## Work task
The records follow. Filter them to the lines that hold "testing".

## Given information
• • •

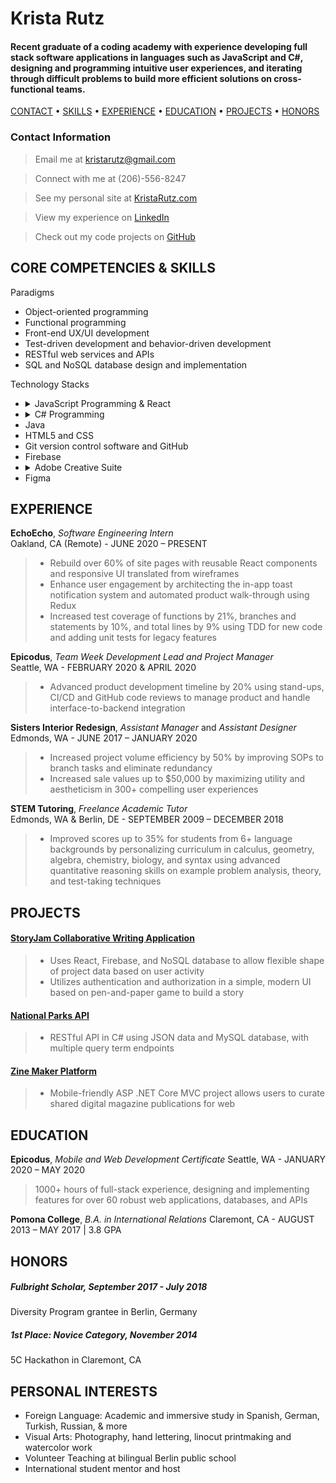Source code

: # Krista Rutz

#### Recent graduate of a coding academy with experience developing full stack software applications in languages such as JavaScript and C#, designing and programming intuitive user experiences, and iterating through difficult problems to build more efficient solutions on cross-functional teams.


[CONTACT](#Contact-information) • [SKILLS](#Core-competencies-&-skills) • [EXPERIENCE](#Experience) • [EDUCATION](#Education) • [PROJECTS](#Projects) • [HONORS](#Honors)

### Contact Information
> Email me at <kristarutz@gmail.com>

> Connect with me at (206)-556-8247

> See my personal site at [KristaRutz.com](http://www.kristarutz.com)

> View my experience on [LinkedIn](http://www.linkedin.com/in/kristarutz)

> Check out my code projects on [GitHub](http://www.github.com/KristaRutz)


## CORE COMPETENCIES & SKILLS

Paradigms
-  Object-oriented programming
-  Functional programming  
-  Front-end UX/UI development
-  Test-driven development and behavior-driven development
-  RESTful web services and APIs
-  SQL and NoSQL database design and implementation

Technology Stacks
- <details>
    <summary>JavaScript Programming & React</summary>
    <ul>
        <li>ES6 proficiency</li>
        <li>Node.js Framework, npm</li>
        <li>React
            <ul>
                <li>Redux</li>
                <li>Enzyme testing</li>
                <li>styled components</li>
            </ul>
        </li>
        <li>JSON</li>
        <li>jQuery</li>
        <li>Jest testing</li>
    </ul></details>
- <details>
    <summary>C# Programming</summary>
    <ul>
        <li>.NET Core framework</li>
        <li>Razor pages</li>
        <li>ASP .NET Core Model-View-Controller pattern</li>
        <li>Entity Framework ORM</li>
    </ul></details>
-  Java
-  HTML5 and CSS
-  Git version control software and GitHub
-  Firebase
-  <details>
    <summary>Adobe Creative Suite</summary>
    <ul>  
        <li>Photoshop</li>
        <li>Illustrator</li>
        <li>Lightroom</li>
    </ul></details>
- Figma
  

##  EXPERIENCE

**EchoEcho**, *Software Engineering Intern*  
Oakland, CA (Remote) - JUNE 2020 – PRESENT

>-   Rebuild over 60% of site pages with reusable React components and responsive UI translated from wireframes
>-   Enhance user engagement by architecting the in-app toast notification system and automated product walk-through using Redux   
>-   Increased test coverage of functions by 21%, branches and statements by 10%, and total lines by 9% using TDD for new code and adding unit tests for legacy features
    

**Epicodus**, *Team Week Development Lead and Project Manager*  
Seattle, WA - FEBRUARY 2020 & APRIL 2020

>-   Advanced product development timeline by 20% using stand-ups, CI/CD and GitHub code reviews to manage product and handle interface-to-backend integration



**Sisters Interior Redesign**, *Assistant Manager* and *Assistant Designer*  
Edmonds, WA - JUNE 2017 – JANUARY 2020

>-   Increased project volume efficiency by 50% by improving SOPs to branch tasks and eliminate redundancy    
>-   Increased sale values up to $50,000 by maximizing utility and aestheticism in 300+ compelling user experiences
    

**STEM Tutoring**, *Freelance  Academic Tutor*  
Edmonds, WA & Berlin, DE - SEPTEMBER 2009 – DECEMBER 2018

>-   Improved scores up to 35% for students from 6+ language backgrounds by personalizing curriculum in calculus, geometry, algebra, chemistry, biology, and syntax using advanced quantitative reasoning skills on example problem analysis, theory, and test-taking techniques
    

## PROJECTS

#### [StoryJam Collaborative Writing Application](http://story-jam.firebaseapp.com/)
>-   Uses React, Firebase, and NoSQL database to allow flexible shape of project data based on user activity
>-   Utilizes authentication and authorization in a simple, modern UI based on pen-and-paper game to build a story

#### [National Parks API](http://github.com/KristaRutz/National_Parks_API)
>-   RESTful API in C# using JSON data and MySQL database, with multiple query term endpoints

#### [Zine Maker Platform](http://github.com/ZineMaker/ZineClient.Solution)
>-   Mobile-friendly ASP .NET Core MVC project allows users to curate shared digital magazine publications for web
    

## EDUCATION

**Epicodus**, *Mobile and Web Development Certificate*
Seattle, WA - JANUARY 2020 – MAY 2020
>1000+ hours of full-stack experience, designing and implementing features for over 60 robust web applications, databases, and APIs
    
**Pomona College**, *B.A. in International Relations*
 Claremont, CA - AUGUST 2013 – MAY 2017 | 3.8 GPA

##  HONORS

##### Fulbright Scholar, September 2017 - July 2018

Diversity Program grantee in Berlin, Germany

##### 1st Place: Novice Category, November 2014

5C Hackathon in Claremont, CA

  

## PERSONAL INTERESTS

-   Foreign Language: Academic and immersive study in Spanish, German, Turkish, Russian, & more
-   Visual Arts: Photography, hand lettering, linocut printmaking and watercolor work    
-   Volunteer Teaching at bilingual Berlin public school    
-   International student mentor and host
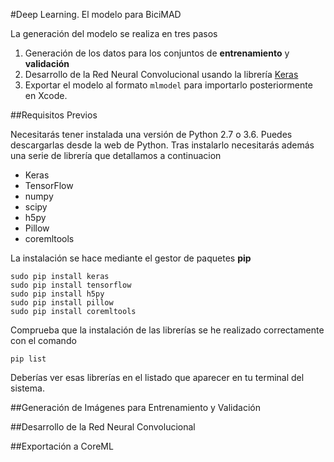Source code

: #Deep Learning. El modelo para BiciMAD

La generación del modelo se realiza en tres pasos

1. Generación de los datos para los conjuntos de **entrenamiento** y **validación**
2. Desarrollo de la Red Neural Convolucional usando la librería [Keras](http://keras.io)
3. Exportar el modelo al formato `mlmodel` para importarlo posteriormente en Xcode.

##Requisitos Previos

Necesitarás tener instalada una versión de Python 2.7 o 3.6. Puedes descargarlas desde la web de Python. Tras instalarlo necesitarás además una serie de librería que detallamos a continuacion

* Keras
* TensorFlow 
* numpy
* scipy
* h5py
* Pillow
* coremltools

La instalación se hace mediante el gestor de paquetes **pip**

```
sudo pip install keras
sudo pip install tensorflow
sudo pip install h5py
sudo pip install pillow
sudo pip install coremltools
```

Comprueba que la instalación de las librerías se he realizado correctamente con el comando

```
pip list
```

Deberías ver esas librerías en el listado que aparecer en tu terminal del sistema.

##Generación de Imágenes para Entrenamiento y Validación


##Desarrollo de la Red Neural Convolucional

##Exportación a CoreML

• • •

## Answer space
                <li>Enzyme testing</li>
        <li>Jest testing</li>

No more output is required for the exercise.